» Task directions: The lines to return are those below that contain the word "index".

» Dataset:
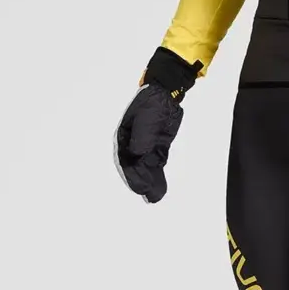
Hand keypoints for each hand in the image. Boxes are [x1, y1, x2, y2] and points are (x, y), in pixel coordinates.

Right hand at [113, 47, 201, 202]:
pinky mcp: (156, 147)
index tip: (140, 188)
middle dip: (141, 183)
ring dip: (150, 182)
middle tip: (150, 197)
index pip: (125, 161)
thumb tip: (137, 152)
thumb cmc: (151, 103)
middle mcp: (131, 144)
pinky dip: (157, 175)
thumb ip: (141, 137)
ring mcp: (144, 146)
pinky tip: (160, 186)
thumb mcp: (145, 119)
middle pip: (135, 168)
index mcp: (123, 137)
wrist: (165, 92)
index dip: (132, 176)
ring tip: (155, 197)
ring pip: (145, 168)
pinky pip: (155, 164)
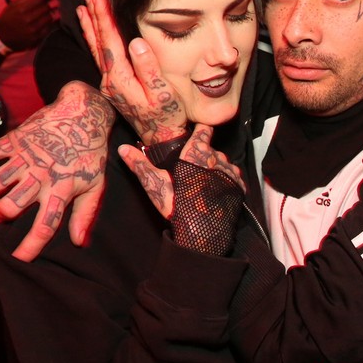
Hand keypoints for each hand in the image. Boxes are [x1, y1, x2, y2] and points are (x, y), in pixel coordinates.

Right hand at [0, 0, 54, 51]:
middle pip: (46, 7)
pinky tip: (43, 22)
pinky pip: (48, 27)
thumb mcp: (12, 5)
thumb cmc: (7, 19)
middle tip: (44, 4)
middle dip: (46, 4)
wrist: (2, 38)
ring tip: (43, 13)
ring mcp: (32, 30)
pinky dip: (48, 23)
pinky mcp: (36, 38)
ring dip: (48, 14)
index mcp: (20, 9)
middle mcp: (27, 19)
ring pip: (49, 17)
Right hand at [0, 81, 113, 261]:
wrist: (82, 113)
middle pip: (11, 206)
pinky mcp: (15, 140)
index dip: (30, 246)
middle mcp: (41, 176)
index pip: (45, 226)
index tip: (18, 259)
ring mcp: (26, 157)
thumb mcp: (96, 185)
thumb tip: (78, 242)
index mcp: (61, 190)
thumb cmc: (90, 154)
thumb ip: (85, 215)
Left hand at [77, 0, 186, 144]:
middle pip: (99, 44)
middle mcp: (110, 81)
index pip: (110, 43)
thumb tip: (136, 43)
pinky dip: (96, 43)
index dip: (104, 19)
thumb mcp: (163, 93)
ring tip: (82, 10)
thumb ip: (149, 68)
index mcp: (120, 80)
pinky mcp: (114, 87)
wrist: (161, 138)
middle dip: (94, 18)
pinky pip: (101, 59)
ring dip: (91, 28)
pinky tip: (95, 36)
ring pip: (97, 51)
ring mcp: (110, 85)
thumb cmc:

» Completed task:
index tip: (140, 188)
index pip: (125, 161)
index mcp: (123, 137)
index dip: (132, 176)
index mcp: (20, 9)
index dip: (30, 246)
index pip: (45, 226)
index tip: (18, 259)
index mcp: (61, 190)
index pip: (110, 43)
index dip: (104, 19)
index mcp: (120, 80)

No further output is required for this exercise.